TO DO
Could you copy each line of the entries that contains "Brasdefer"?
---- DATA FOR THIS TASK
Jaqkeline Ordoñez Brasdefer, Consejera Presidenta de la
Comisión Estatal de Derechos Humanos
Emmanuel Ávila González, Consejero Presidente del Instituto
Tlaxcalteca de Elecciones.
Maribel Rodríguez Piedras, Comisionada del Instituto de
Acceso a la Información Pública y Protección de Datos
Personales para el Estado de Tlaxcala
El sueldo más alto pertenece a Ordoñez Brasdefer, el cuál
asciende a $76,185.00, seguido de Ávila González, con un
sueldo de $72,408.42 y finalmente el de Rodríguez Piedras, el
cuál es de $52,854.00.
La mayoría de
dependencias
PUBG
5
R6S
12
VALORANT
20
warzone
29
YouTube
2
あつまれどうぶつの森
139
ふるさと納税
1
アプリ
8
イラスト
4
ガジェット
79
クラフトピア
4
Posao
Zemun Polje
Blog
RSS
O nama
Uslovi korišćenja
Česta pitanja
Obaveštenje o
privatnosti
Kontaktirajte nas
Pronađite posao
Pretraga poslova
--------
---- DATA FOR THIS TASK
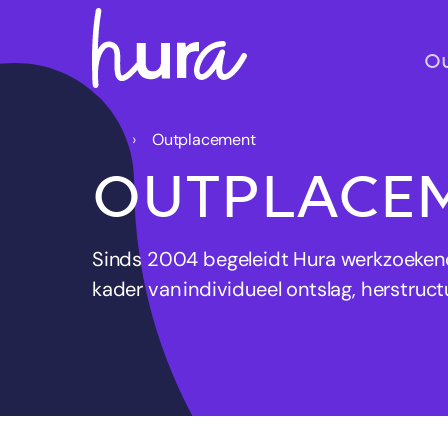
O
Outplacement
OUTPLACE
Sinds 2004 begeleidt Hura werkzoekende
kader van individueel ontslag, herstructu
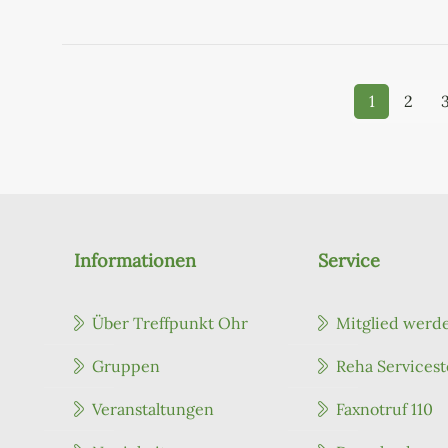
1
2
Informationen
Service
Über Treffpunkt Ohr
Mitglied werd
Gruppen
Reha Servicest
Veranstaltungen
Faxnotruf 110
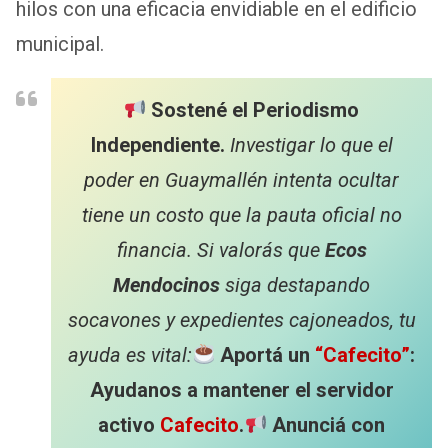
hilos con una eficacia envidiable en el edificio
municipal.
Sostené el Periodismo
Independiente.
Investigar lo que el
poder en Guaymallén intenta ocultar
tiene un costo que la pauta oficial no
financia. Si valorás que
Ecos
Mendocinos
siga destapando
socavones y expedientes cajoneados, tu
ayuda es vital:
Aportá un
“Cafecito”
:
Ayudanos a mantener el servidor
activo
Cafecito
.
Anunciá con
--------
RESPONSE TO THE TASK
Jaqkeline Ordoñez Brasdefer, Consejera Presidenta de la
El sueldo más alto pertenece a Ordoñez Brasdefer, el cuál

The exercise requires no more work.